* _What is expected_: Read the entries below and pull out each line with the string "diameter".
Start of Data to process
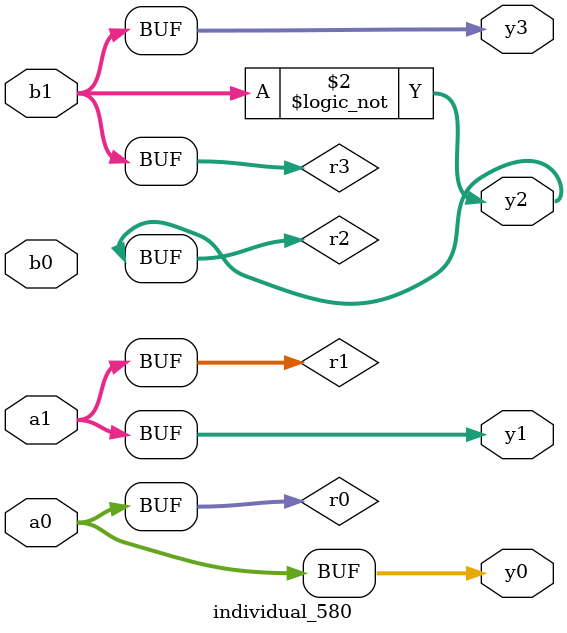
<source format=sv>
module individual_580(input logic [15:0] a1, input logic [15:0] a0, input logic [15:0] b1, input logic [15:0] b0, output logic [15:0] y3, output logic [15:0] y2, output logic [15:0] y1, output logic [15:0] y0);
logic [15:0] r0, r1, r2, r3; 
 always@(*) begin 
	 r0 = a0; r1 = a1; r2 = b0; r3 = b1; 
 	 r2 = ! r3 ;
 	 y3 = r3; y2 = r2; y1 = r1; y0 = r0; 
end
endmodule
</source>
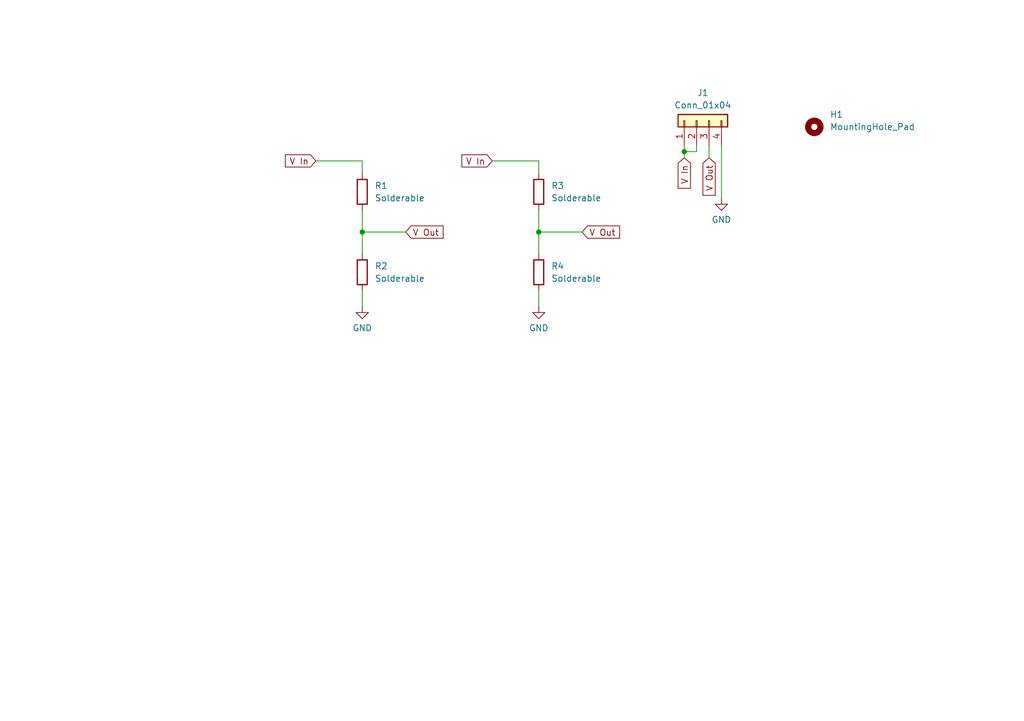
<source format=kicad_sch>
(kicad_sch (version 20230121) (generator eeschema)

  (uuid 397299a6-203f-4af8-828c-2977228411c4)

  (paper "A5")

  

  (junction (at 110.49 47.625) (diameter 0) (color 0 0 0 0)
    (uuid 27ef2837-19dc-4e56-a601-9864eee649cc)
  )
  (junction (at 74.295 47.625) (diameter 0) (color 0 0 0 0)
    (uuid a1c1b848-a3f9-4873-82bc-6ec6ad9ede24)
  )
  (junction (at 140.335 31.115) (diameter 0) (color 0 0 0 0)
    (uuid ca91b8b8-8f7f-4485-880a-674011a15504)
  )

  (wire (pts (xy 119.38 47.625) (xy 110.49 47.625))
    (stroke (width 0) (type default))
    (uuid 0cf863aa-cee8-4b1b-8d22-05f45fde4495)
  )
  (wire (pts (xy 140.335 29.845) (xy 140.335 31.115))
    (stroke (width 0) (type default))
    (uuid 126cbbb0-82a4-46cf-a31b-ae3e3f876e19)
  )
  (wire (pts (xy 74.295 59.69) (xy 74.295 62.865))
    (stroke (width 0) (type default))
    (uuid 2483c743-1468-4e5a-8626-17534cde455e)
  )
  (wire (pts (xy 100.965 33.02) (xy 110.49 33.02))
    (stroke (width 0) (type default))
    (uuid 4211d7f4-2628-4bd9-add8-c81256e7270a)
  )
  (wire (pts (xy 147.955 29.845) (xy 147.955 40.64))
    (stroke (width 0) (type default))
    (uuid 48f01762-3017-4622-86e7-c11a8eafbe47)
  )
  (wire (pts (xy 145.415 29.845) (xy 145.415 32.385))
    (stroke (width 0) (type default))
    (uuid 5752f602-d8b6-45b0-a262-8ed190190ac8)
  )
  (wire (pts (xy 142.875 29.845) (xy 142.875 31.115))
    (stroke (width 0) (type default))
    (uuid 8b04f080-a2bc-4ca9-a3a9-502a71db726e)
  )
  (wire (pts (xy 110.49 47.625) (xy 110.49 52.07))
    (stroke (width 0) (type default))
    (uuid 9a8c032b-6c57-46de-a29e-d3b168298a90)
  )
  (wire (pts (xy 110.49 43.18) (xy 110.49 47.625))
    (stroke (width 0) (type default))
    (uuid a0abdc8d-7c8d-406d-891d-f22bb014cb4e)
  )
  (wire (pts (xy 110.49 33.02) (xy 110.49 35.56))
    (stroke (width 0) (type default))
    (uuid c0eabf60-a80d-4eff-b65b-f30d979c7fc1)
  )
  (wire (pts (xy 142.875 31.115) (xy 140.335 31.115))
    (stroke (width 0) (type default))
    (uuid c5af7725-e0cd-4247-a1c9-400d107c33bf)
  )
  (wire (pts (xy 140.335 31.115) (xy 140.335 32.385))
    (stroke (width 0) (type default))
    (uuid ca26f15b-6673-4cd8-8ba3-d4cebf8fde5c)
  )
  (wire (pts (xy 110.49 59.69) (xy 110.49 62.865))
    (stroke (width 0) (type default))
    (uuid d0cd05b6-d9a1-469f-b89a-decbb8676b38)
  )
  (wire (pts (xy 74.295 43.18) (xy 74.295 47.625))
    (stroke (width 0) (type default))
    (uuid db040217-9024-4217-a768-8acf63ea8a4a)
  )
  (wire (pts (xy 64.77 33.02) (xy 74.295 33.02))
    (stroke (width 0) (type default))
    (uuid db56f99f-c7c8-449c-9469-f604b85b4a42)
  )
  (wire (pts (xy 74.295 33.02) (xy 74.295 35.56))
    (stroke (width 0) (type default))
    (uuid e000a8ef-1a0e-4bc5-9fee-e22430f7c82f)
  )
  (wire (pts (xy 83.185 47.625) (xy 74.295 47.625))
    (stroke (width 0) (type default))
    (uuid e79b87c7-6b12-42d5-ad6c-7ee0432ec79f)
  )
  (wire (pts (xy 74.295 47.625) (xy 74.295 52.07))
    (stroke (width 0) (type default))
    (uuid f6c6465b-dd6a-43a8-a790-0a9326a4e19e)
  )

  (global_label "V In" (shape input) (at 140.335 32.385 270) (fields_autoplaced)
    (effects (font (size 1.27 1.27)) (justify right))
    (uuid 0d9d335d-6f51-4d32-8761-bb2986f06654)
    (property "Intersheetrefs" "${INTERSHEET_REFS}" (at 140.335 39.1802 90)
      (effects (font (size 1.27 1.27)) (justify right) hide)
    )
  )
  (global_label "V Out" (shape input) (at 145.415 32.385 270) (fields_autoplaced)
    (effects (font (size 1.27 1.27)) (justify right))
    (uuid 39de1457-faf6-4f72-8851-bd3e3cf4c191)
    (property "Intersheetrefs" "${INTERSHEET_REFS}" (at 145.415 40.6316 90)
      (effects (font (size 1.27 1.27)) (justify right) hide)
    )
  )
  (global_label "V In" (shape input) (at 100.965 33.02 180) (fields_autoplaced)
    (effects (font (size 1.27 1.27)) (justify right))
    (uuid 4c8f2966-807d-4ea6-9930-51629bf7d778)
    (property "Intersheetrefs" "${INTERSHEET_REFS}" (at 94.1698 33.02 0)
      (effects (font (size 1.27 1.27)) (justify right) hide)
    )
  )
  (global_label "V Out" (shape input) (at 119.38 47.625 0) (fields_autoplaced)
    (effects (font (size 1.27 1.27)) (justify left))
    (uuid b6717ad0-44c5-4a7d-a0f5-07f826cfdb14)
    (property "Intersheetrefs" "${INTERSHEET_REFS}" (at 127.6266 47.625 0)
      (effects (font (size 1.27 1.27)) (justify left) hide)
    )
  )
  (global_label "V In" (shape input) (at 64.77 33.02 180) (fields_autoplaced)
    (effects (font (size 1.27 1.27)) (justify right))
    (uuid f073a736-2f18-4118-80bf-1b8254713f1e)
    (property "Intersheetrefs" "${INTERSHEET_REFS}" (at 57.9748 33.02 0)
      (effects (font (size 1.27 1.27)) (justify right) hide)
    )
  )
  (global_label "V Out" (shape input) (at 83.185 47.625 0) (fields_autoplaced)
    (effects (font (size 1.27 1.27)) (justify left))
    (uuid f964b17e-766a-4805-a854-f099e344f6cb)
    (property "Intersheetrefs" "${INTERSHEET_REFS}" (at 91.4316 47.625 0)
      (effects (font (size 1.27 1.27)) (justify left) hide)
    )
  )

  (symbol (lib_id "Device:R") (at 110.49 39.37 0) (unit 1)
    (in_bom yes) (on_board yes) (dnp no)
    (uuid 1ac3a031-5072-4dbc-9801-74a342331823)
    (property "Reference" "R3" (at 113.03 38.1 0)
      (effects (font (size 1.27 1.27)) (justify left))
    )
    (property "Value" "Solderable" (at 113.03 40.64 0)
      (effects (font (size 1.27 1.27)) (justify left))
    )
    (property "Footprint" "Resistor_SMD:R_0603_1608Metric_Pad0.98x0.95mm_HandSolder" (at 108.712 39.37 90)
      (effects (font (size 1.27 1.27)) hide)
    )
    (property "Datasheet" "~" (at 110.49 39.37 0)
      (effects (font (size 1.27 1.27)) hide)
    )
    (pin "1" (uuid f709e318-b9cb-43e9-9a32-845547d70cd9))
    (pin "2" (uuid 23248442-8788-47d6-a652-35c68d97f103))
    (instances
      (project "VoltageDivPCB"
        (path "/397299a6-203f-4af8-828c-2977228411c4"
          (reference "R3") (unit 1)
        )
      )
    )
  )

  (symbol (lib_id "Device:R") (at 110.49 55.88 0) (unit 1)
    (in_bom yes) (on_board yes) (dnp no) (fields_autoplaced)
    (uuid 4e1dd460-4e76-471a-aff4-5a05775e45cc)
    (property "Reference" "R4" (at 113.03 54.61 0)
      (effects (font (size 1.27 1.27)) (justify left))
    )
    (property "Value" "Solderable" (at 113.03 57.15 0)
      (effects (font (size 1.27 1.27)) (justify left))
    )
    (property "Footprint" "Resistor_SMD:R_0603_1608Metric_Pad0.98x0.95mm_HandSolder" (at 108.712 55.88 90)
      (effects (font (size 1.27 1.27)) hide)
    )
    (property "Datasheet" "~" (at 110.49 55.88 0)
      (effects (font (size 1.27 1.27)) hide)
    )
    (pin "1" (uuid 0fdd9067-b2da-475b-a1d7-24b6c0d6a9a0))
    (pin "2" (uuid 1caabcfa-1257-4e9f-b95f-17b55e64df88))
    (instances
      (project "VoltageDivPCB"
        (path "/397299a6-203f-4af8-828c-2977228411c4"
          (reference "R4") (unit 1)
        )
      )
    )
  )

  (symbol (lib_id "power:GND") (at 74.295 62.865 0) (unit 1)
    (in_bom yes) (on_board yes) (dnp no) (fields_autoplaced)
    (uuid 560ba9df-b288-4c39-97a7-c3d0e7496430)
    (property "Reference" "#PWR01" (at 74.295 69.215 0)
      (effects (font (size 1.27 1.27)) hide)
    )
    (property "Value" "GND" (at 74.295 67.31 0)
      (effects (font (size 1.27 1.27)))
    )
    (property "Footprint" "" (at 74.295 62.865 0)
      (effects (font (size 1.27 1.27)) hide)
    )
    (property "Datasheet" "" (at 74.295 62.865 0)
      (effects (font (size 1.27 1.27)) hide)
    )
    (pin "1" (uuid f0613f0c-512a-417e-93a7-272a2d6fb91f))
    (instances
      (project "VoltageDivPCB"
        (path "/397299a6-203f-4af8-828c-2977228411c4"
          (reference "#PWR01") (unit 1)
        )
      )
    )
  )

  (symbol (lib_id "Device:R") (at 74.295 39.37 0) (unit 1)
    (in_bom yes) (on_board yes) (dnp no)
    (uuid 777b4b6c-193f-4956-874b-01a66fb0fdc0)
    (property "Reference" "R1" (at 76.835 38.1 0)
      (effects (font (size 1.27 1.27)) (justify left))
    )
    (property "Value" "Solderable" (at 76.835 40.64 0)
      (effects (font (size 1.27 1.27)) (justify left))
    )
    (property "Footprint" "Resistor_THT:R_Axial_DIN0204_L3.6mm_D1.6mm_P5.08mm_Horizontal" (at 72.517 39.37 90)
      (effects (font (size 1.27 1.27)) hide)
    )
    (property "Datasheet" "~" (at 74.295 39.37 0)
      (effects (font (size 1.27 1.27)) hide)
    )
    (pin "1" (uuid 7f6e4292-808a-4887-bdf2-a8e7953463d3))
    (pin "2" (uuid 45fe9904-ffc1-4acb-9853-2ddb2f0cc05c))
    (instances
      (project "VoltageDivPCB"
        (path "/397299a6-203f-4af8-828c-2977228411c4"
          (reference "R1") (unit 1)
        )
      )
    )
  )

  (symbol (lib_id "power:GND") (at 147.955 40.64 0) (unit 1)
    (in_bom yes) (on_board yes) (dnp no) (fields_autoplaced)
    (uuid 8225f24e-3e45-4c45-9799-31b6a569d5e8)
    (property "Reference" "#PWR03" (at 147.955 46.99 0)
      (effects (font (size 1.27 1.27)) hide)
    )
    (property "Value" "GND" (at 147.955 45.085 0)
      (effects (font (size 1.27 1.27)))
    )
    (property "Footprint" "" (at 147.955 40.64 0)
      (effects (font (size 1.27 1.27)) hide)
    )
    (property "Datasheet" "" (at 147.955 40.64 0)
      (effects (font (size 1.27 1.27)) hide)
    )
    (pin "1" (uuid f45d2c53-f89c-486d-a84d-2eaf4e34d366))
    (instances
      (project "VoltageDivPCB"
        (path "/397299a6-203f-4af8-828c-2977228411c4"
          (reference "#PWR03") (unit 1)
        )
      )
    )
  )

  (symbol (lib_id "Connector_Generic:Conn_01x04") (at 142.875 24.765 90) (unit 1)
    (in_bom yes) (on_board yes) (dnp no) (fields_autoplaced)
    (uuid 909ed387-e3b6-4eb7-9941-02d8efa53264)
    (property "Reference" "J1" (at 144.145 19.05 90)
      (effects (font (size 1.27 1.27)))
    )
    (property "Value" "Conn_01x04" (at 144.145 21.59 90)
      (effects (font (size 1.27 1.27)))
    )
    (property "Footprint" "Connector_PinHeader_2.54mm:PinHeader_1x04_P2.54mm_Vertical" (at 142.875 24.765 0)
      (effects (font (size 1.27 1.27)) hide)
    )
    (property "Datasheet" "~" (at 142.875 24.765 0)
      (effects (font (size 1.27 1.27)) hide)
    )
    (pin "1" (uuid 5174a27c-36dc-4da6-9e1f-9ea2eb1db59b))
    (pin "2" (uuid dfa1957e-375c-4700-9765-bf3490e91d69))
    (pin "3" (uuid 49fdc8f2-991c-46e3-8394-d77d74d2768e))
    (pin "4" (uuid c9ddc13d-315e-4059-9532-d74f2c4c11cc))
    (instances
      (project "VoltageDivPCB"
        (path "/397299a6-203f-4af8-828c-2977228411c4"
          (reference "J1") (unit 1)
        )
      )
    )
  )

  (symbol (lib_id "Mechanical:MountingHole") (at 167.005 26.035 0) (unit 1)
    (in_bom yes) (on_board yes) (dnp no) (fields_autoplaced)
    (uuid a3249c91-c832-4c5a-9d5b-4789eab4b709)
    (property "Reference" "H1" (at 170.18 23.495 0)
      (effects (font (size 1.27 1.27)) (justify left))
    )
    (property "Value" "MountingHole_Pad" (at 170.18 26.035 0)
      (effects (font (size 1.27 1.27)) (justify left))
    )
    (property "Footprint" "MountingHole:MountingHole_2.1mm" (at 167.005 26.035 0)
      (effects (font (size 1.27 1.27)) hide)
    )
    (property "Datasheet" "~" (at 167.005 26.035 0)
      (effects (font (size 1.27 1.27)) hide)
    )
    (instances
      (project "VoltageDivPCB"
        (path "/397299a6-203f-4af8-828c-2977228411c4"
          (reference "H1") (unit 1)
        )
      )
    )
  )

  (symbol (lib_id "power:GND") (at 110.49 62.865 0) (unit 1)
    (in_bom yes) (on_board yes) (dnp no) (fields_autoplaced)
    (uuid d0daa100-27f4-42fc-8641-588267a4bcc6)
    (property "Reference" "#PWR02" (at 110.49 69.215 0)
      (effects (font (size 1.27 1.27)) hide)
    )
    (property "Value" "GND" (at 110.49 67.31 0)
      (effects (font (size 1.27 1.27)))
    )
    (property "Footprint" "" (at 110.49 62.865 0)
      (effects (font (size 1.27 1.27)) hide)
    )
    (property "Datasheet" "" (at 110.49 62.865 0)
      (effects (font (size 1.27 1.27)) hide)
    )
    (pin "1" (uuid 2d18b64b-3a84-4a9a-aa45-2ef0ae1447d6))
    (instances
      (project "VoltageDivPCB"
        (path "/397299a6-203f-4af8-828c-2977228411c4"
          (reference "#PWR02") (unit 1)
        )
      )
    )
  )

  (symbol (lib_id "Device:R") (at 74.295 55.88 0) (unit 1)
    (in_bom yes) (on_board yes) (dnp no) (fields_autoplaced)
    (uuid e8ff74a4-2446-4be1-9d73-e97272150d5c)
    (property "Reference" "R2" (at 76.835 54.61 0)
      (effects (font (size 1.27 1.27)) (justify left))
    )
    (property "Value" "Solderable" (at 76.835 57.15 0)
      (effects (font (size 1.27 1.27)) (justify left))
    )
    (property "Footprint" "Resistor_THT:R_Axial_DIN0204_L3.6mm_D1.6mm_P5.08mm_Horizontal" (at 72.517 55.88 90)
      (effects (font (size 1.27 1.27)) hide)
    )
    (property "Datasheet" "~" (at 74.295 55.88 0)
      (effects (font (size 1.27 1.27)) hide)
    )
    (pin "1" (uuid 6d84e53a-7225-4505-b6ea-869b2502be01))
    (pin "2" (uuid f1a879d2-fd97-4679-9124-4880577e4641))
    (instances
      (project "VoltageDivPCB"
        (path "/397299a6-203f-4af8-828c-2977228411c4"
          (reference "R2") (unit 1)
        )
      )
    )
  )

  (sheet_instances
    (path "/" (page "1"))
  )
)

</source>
End of Data to process
* _Response box_:
  (junction (at 110.49 47.625) (diameter 0) (color 0 0 0 0)
  (junction (at 74.295 47.625) (diameter 0) (color 0 0 0 0)
  (junction (at 140.335 31.115) (diameter 0) (color 0 0 0 0)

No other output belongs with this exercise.